For advanced users, the DataclassSerializer also exposes an API that you can override in order to alter how serializer fields are generated:

  • The serializer_field_mapping property contains a dictionary that maps types to REST framework serializer classes. You can override or extend this mapping to change the serializer field classes that are used for fields based on their type. This dictionary also accepts dataclasses as keys to change the serializer used for nested dataclass.
  • The serializer_related_field property is the serializer field class that is used for relations to models.

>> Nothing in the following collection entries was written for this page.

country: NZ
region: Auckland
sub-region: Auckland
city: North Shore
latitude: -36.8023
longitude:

  • The serializer_dataclass_field property is the serializer field class that is used for nested dataclasses. If you subclass DataclassSerializer to customize behaviour, you probably want to change this property to use the subclass as well. Note that since Python process the class body before it defines the class, this property is implemented using the property decorator to allow it to reference the containing class.

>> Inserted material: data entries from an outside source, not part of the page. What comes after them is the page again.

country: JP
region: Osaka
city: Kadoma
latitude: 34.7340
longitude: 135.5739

  • The build_unknown_field() method is called to create serializer fields for dataclass fields that are not understood. By default this just throws an error, but you can extend this with custom logic to create serializer fields.
  • The build_property_field() method is called to create serializer fields for methods. By default this creates a read-only field with the method return value.
  • The build_standard_field(), build_relational_field(), build_dataclass_field(), build_enum_field(), build_literal_field() and build_composite_field() methods are used to process respectively fields, nested models, nested dataclasses, enums, literals, and lists or dictionaries. These can be overridden to change the field generation logic.

Schemas

Starting from version 0.21.2, drf-spectacular natively supports DataclassSerializer. For previous versions, you can include the extension in your project manually. You don't need to configure it, but you do need to import the module that contains the extension.